Segment Open

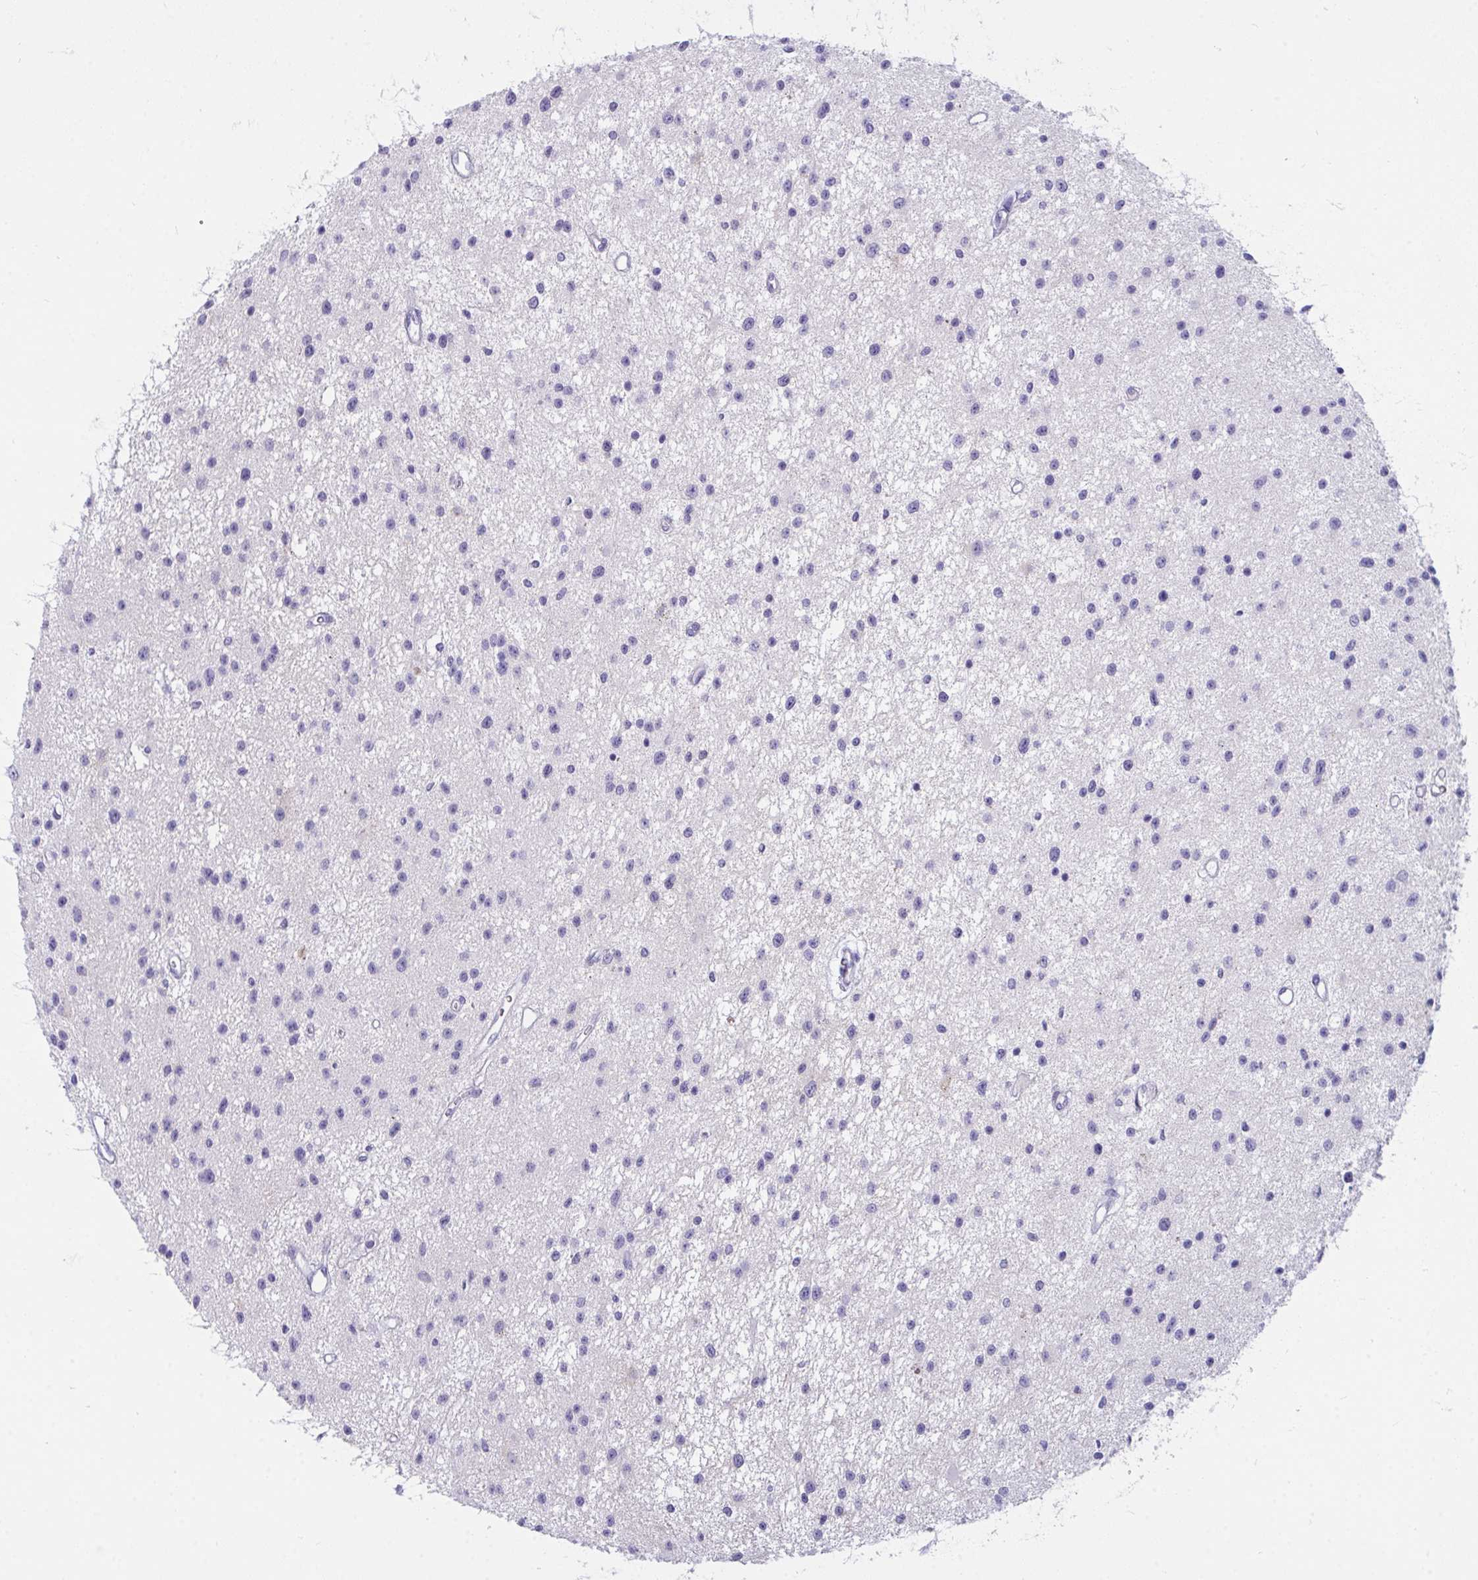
{"staining": {"intensity": "negative", "quantity": "none", "location": "none"}, "tissue": "glioma", "cell_type": "Tumor cells", "image_type": "cancer", "snomed": [{"axis": "morphology", "description": "Glioma, malignant, Low grade"}, {"axis": "topography", "description": "Brain"}], "caption": "Immunohistochemical staining of malignant low-grade glioma displays no significant staining in tumor cells.", "gene": "SEMA6B", "patient": {"sex": "male", "age": 43}}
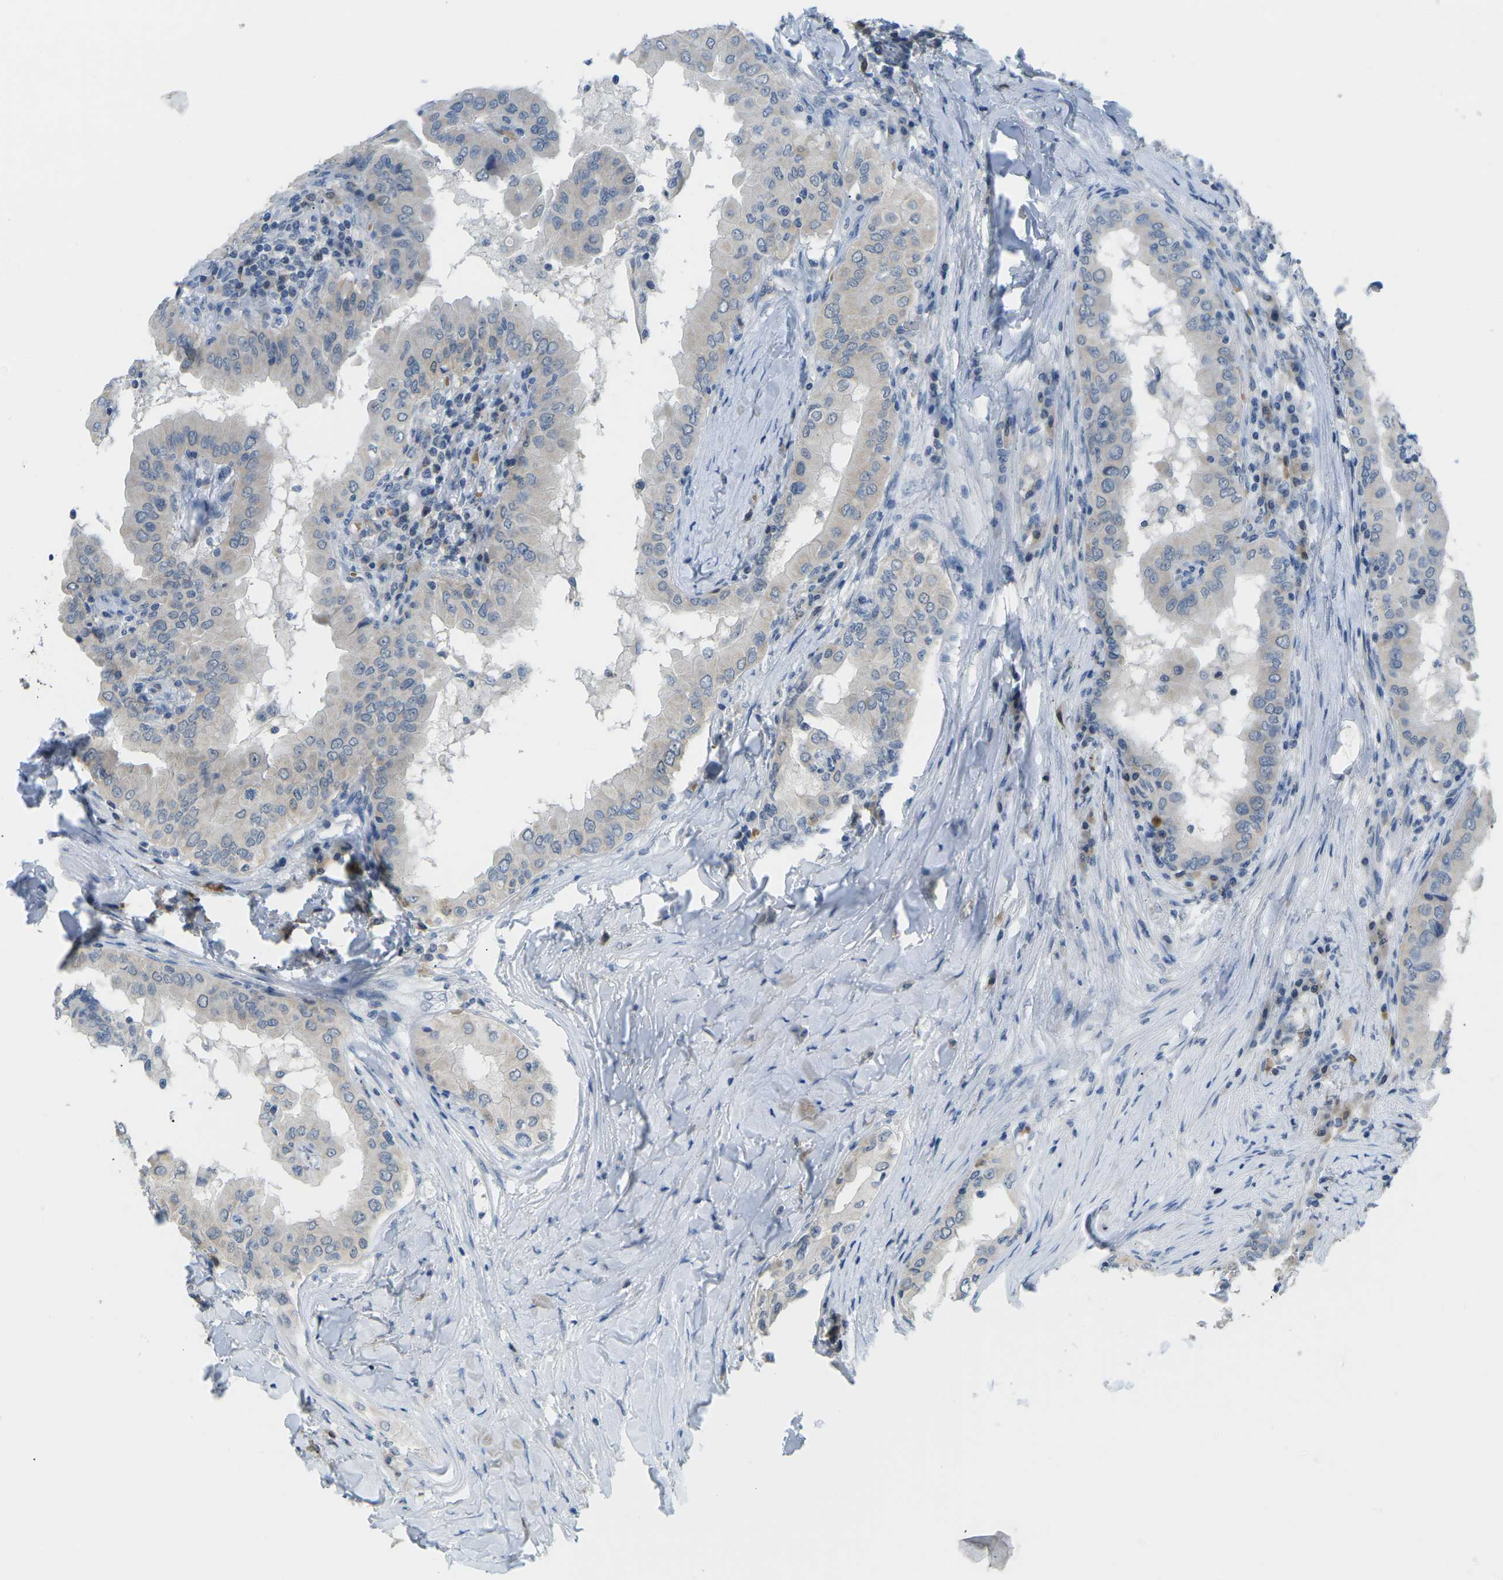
{"staining": {"intensity": "negative", "quantity": "none", "location": "none"}, "tissue": "thyroid cancer", "cell_type": "Tumor cells", "image_type": "cancer", "snomed": [{"axis": "morphology", "description": "Papillary adenocarcinoma, NOS"}, {"axis": "topography", "description": "Thyroid gland"}], "caption": "Histopathology image shows no protein staining in tumor cells of thyroid cancer (papillary adenocarcinoma) tissue.", "gene": "PSAT1", "patient": {"sex": "male", "age": 33}}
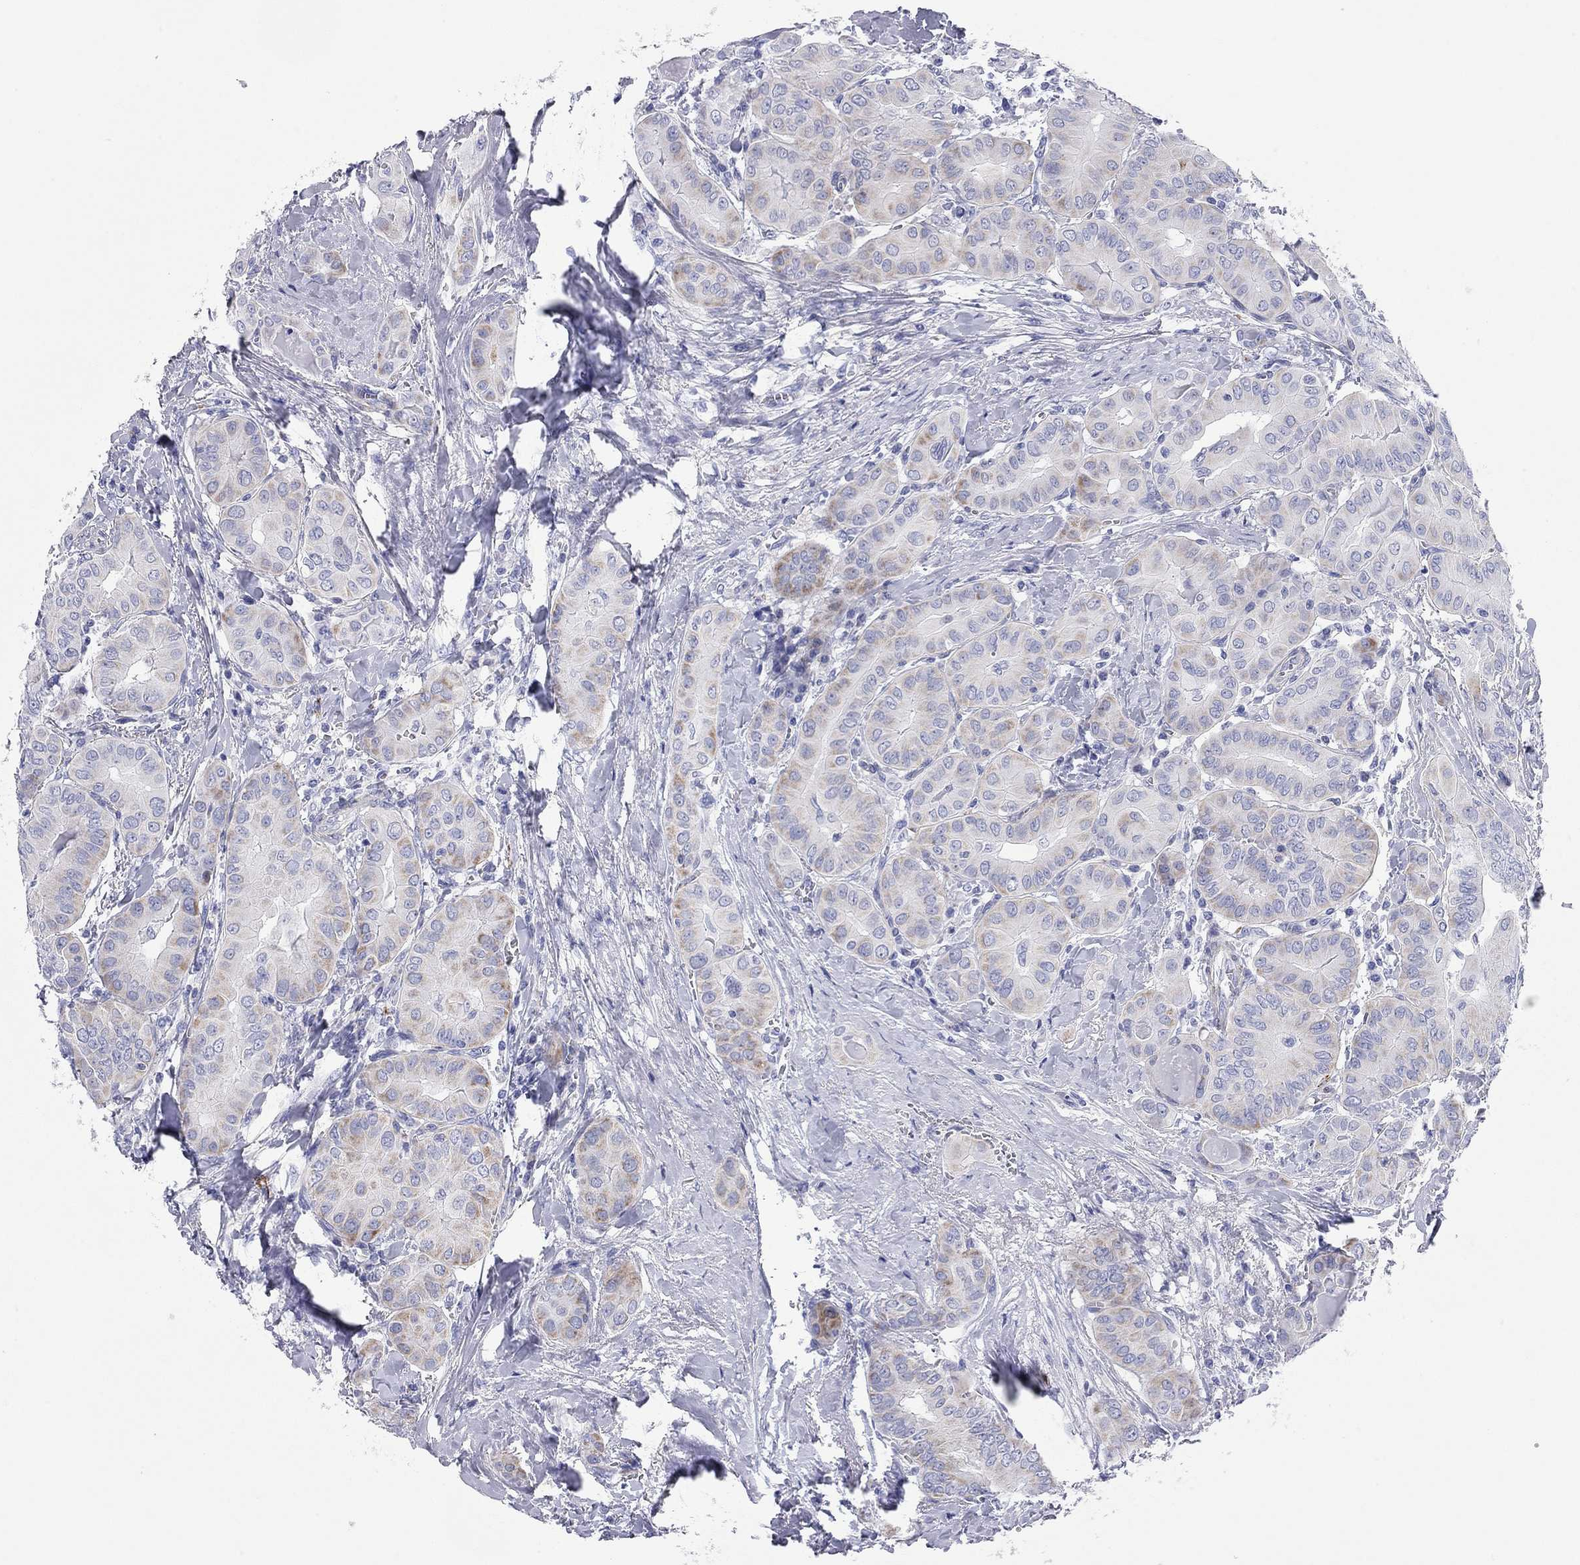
{"staining": {"intensity": "weak", "quantity": "25%-75%", "location": "cytoplasmic/membranous"}, "tissue": "thyroid cancer", "cell_type": "Tumor cells", "image_type": "cancer", "snomed": [{"axis": "morphology", "description": "Papillary adenocarcinoma, NOS"}, {"axis": "topography", "description": "Thyroid gland"}], "caption": "Thyroid cancer (papillary adenocarcinoma) stained for a protein (brown) displays weak cytoplasmic/membranous positive staining in approximately 25%-75% of tumor cells.", "gene": "CHI3L2", "patient": {"sex": "female", "age": 37}}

Segment Closed

From the first line to the last, output the data exactly, without the pictures.

*Written answer*:
{"staining": {"intensity": "negative", "quantity": "none", "location": "none"}, "tissue": "glioma", "cell_type": "Tumor cells", "image_type": "cancer", "snomed": [{"axis": "morphology", "description": "Glioma, malignant, Low grade"}, {"axis": "topography", "description": "Brain"}], "caption": "Immunohistochemical staining of malignant low-grade glioma displays no significant staining in tumor cells.", "gene": "SEMA6B", "patient": {"sex": "male", "age": 43}}
{"staining": {"intensity": "negative", "quantity": "none", "location": "none"}, "tissue": "thyroid cancer", "cell_type": "Tumor cells", "image_type": "cancer", "snomed": [{"axis": "morphology", "description": "Papillary adenocarcinoma, NOS"}, {"axis": "topography", "description": "Thyroid gland"}], "caption": "Histopathology image shows no protein staining in tumor cells of thyroid cancer (papillary adenocarcinoma) tissue.", "gene": "PSAT1", "patient": {"sex": "male", "age": 33}}
{"staining": {"intensity": "weak", "quantity": "25%-75%", "location": "cytoplasmic/membranous"}, "tissue": "thyroid cancer", "cell_type": "Tumor cells", "image_type": "cancer", "snomed": [{"axis": "morphology", "description": "Papillary adenocarcinoma, NOS"}, {"axis": "topography", "description": "Thyroid gland"}], "caption": "Thyroid cancer (papillary adenocarcinoma) stained for a protein (brown) displays weak cytoplasmic/membranous positive staining in approximately 25%-75% of tumor cells.", "gene": "CHI3L2", "patient": {"sex": "female", "age": 37}}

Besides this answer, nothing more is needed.